--- start RECORD EXCERPTS ---

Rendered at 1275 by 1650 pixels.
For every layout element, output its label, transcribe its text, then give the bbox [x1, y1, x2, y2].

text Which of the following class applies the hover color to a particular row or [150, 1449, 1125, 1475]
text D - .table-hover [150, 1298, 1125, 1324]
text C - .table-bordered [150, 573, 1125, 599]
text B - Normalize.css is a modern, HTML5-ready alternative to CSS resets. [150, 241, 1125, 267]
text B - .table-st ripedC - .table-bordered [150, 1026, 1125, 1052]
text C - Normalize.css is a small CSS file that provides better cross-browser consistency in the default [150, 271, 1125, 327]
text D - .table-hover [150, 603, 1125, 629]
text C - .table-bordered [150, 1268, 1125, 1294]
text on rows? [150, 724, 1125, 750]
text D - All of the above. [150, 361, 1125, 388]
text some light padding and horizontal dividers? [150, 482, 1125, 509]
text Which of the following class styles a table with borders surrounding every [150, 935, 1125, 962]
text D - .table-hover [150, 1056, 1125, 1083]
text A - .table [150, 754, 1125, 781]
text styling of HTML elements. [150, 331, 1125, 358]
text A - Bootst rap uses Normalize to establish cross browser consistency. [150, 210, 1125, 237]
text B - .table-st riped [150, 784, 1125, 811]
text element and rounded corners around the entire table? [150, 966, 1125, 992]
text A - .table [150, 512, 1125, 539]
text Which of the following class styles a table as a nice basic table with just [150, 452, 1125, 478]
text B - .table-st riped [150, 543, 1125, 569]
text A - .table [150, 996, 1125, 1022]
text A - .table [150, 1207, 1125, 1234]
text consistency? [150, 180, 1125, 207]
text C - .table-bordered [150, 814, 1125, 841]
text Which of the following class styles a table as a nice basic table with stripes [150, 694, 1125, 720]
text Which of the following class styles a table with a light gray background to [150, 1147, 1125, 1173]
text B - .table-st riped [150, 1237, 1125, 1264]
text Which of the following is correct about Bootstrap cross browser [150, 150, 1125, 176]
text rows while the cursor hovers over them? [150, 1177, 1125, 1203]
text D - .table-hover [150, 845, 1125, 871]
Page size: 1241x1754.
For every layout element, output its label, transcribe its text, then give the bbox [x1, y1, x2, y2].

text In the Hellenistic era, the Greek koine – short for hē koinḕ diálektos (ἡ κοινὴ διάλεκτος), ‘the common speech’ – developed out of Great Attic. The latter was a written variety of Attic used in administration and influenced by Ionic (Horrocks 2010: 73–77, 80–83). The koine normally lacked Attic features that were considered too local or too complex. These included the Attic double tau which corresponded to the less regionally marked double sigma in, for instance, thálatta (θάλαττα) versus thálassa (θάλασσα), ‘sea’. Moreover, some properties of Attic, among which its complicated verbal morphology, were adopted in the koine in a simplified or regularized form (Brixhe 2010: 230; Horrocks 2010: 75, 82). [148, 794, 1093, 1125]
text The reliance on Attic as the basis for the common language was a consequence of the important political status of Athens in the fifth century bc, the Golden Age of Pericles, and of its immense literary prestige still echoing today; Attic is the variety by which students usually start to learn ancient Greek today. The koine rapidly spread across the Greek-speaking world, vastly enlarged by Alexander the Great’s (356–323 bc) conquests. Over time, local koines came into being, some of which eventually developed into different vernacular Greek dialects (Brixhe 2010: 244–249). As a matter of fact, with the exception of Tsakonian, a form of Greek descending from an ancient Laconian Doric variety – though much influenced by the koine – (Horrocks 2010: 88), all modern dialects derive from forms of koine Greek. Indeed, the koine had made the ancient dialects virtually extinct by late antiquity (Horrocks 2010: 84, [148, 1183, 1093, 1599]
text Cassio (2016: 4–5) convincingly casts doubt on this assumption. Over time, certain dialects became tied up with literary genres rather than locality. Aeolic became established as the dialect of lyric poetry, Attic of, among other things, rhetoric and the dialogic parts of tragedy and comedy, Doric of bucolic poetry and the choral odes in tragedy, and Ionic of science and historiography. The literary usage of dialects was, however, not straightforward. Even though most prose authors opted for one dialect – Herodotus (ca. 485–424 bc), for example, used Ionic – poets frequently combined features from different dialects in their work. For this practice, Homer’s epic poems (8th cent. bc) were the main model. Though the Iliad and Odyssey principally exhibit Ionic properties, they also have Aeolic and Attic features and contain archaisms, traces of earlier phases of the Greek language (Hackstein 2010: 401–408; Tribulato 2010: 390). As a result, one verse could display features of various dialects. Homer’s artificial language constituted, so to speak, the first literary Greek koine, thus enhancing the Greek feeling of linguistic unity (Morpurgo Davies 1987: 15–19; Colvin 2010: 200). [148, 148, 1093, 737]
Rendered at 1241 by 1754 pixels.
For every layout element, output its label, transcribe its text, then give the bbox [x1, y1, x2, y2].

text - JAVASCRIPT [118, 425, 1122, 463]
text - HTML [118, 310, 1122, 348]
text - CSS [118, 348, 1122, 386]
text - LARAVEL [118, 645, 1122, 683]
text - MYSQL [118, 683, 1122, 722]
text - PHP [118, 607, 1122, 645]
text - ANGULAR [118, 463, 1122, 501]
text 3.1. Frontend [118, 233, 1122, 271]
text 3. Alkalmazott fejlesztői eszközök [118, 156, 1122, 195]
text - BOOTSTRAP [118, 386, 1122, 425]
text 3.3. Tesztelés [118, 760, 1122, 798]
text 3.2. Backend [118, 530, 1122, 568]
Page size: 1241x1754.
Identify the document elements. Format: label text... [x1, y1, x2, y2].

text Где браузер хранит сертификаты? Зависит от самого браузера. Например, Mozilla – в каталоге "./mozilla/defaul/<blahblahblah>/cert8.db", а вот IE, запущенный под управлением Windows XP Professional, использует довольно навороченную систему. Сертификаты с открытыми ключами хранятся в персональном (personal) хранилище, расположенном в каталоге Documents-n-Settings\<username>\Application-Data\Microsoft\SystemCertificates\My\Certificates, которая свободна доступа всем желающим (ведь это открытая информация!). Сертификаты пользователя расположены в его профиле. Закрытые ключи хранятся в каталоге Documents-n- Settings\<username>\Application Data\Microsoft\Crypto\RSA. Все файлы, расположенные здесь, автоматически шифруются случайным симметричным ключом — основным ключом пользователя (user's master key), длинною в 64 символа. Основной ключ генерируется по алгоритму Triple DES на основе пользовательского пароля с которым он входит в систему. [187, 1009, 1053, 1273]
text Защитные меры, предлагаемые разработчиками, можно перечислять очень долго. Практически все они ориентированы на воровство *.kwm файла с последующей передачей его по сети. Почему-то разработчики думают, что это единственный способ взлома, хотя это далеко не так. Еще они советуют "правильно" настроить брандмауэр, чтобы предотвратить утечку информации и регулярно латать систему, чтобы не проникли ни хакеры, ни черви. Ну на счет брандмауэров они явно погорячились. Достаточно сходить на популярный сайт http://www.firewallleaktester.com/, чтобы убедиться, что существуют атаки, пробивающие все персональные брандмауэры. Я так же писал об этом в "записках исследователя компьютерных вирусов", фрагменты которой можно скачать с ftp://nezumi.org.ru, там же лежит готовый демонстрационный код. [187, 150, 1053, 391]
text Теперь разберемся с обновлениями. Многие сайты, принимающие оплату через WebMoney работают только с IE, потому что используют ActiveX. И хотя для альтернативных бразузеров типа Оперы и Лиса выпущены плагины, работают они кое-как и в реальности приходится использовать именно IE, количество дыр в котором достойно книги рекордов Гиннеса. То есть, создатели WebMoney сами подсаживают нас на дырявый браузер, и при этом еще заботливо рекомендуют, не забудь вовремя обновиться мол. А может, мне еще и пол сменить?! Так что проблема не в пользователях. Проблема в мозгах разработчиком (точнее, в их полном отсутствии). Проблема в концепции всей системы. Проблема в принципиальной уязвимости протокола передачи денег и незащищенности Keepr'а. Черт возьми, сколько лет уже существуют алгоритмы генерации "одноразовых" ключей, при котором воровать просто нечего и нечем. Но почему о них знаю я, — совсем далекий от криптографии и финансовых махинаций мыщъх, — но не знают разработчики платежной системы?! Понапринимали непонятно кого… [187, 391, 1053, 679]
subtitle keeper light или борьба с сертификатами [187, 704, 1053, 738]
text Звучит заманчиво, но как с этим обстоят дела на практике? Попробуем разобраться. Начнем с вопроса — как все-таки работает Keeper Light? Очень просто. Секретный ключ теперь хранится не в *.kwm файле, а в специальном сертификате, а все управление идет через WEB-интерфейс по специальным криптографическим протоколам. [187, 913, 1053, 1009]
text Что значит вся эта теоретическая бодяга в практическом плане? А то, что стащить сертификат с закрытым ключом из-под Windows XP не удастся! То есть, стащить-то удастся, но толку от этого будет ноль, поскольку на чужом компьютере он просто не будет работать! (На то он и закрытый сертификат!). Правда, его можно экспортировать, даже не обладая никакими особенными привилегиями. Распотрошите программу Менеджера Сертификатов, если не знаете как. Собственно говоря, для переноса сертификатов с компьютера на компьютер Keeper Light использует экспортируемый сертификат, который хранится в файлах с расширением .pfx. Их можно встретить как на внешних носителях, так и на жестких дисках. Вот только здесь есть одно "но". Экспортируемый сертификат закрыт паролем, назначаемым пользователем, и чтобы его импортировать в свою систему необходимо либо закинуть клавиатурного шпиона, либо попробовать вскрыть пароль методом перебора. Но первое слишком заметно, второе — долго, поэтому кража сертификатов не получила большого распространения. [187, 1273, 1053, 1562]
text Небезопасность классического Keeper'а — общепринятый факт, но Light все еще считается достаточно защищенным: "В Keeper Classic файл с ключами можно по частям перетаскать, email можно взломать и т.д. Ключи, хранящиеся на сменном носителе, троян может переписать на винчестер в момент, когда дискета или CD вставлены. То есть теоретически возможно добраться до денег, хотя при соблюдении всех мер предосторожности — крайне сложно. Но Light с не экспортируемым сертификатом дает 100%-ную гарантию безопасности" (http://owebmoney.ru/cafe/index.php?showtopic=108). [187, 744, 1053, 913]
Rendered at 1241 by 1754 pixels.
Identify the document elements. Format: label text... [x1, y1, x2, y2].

--- end RECORD EXCERPTS ---

WHAT IS REQUIRED –
Please find each of the rows above that contains the word "influenced" and copy those rows in full.

FINAL ANSWER –
text In the Hellenistic era, the Greek koine – short for hē koinḕ diálektos (ἡ κοινὴ διάλεκτος), ‘the common speech’ – developed out of Great Attic. The latter was a written variety of Attic used in administration and influenced by Ionic (Horrocks 2010: 73–77, 80–83). The koine normally lacked Attic features that were considered too local or too complex. These included the Attic double tau which corresponded to the less regionally marked double sigma in, for instance, thálatta (θάλαττα) versus thálassa (θάλασσα), ‘sea’. Moreover, some properties of Attic, among which its complicated verbal morphology, were adopted in the koine in a simplified or regularized form (Brixhe 2010: 230; Horrocks 2010: 75, 82). [148, 794, 1093, 1125]
text The reliance on Attic as the basis for the common language was a consequence of the important political status of Athens in the fifth century bc, the Golden Age of Pericles, and of its immense literary prestige still echoing today; Attic is the variety by which students usually start to learn ancient Greek today. The koine rapidly spread across the Greek-speaking world, vastly enlarged by Alexander the Great’s (356–323 bc) conquests. Over time, local koines came into being, some of which eventually developed into different vernacular Greek dialects (Brixhe 2010: 244–249). As a matter of fact, with the exception of Tsakonian, a form of Greek descending from an ancient Laconian Doric variety – though much influenced by the koine – (Horrocks 2010: 88), all modern dialects derive from forms of koine Greek. Indeed, the koine had made the ancient dialects virtually extinct by late antiquity (Horrocks 2010: 84, [148, 1183, 1093, 1599]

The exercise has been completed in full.